Явление двадцать четвертое
Приговор
Я семенил, я ступал на цыпочках, краснел, хихикал и похмыкивал, прикрыв рот веером, пробираясь к помосту суда – ни дать ни взять робкая девица. На мне было одно из платьев Порции, что пороскошнее. За мною ковылял Харчок – его наряд сшили из трех платьев Нериссы. Он тоже семенил, ступал на цыпочках, заливался румянцем и хихикал, а голос его – тон в тон, нота в ноту – был точной копией голоса Нериссы.
– Кто это? – спросил дож.
– Се я, – ответил я. – Порция Бельмонтская, дочь Брабанцио.
И цвет, и всякое выраженье стекли с лица Порции, точно кто-то открыл кран под ее накладной бородой.
– С моей служанкою Нериссой.
Харчок сделал книксен – вылитый нежный цветок женственности с ослиною елдой. Только огромный.
В толпе раздались различные восклицанья трепета и смятенья – публику поразили уже сами размеры Харчка в женском наряде.
– Да я в жизни бабы громадней не видал, – раздался чей-то голос.
– И страшней на рожу, – добавил сопутствующий.
– Я б такую склеил, – произнес третий.
– Сколько за телку? – донесся женский голос откуда-то из глубин залы.
То была синьора Вероника, управительница борделя, – по опыту своему она знала, что на всем белом свете не бывает до того уродливых существ, чтоб какой-нибудь лох не заплатил за то, чтоб их отпежить.

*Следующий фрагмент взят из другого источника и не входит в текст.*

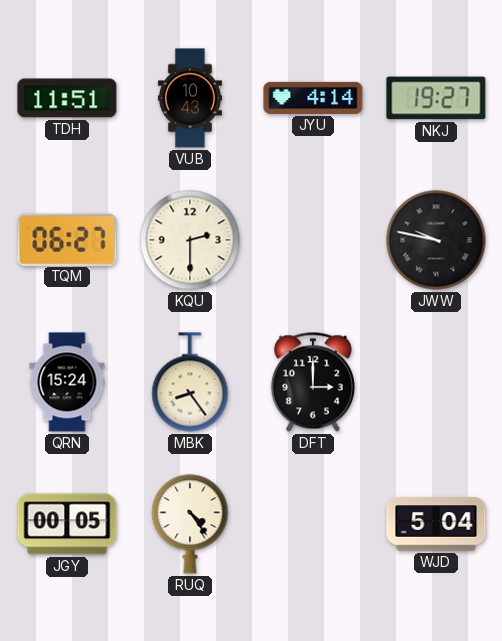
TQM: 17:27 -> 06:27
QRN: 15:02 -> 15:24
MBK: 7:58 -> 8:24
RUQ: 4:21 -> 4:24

Хотя мы немало потрудились над маскировкою Харчка, из него все равно вышла до изумления непривлекательная женщина, хоть детей ею пугай. Я же, напротив, в прикиде симпатичной и легкой сильфиды мог вызывать натяженье трико и разбиенье сердца у мужчин по всей земле. Если не забывал гладко побриться.
– До крайности необычайно, – промолвил дож. – Женщинам не дозволяется выступать перед судом.